I arrived in Montreal on a late May afternoon in 1965 as an immigrant without any qualifications, money, or contacts. Luckily, I could write, and thanks to those boom years I got a job as a Public Relations Officer in Canadian Industries Ltd (CIL). Montreal society graciously accepted me and I was liked and respected in my company. However, what gave me the greatest chance in life was the offer made to me by Colin Dobell, then in McGill administration, to achieve a BA Hons in Political Science and Economics within two years, provided I satisfied the academic requirements of the department. CIL permitted me to attempt the degree, provided I continued to do my job.

When I look back, I acknowledge with gratitude the generosity of academic spirit that McGill University displayed to me half a century ago...”

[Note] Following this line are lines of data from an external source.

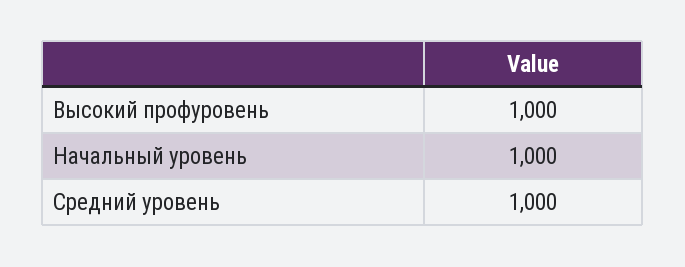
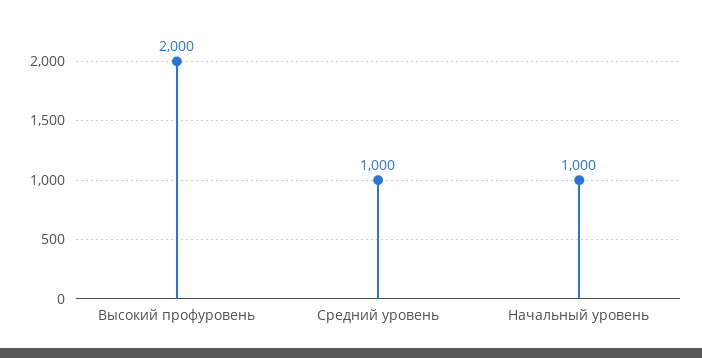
  {
-   "Высокий профуровень": 1000,
+   "Высокий профуровень": 2000,
    "Начальный уровень": 1000,
    "Средний уровень": 1000
  }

Those were two years of hard work, for I had to write speeches for the President of CIL, undertake a special job of ‘developing projects of social consciousness’ for the company, a corporate first in those days, while attending classes compressed into two years and writing 500 pages of papers. It would not have been possible but for the excellence of instruction I received from Professors Paul Noble, Michael Brecher, and Athanasios Asimakopoulos. In 1970, I received a first class honours degree, a Canadian Council grant for Doctoral Studies, a Woodrow Wilson Fellowship, and admission to a PhD programme in International Relations at the London School of Economics.

I decided to go the LSE from McGill, for Europe at that time was the centre of anti-Vietnam War peace activities. I was appointed a mediator in Northern Ireland in the early 1970s by the World Council of Churches and the Pontifical Commission for Justice and Peace; and later I was a founding faculty member of the School of Peace Studies at Bradford University. My commitment to working for peaceful societies led me back to India to found and work with poor communities at the grassroots level. Later, I was invited to be the first Executive Director of the Right Livelihood Award in Sweden, also known as the Alternative Nobel Prize, and then, as the Director Ethics & Education, World Wide Fund for Nature, in Switzerland.

For this lifetime of work, the Governor General was graciously pleased to make me an Officer of the Order of Canada in 2006. When I look back, I acknowledge with gratitude the generosity of academic spirit that McGill University displayed to me half a century ago, which made my life and fulfilled an ambition to be of service to fellow human beings to the best of my ability.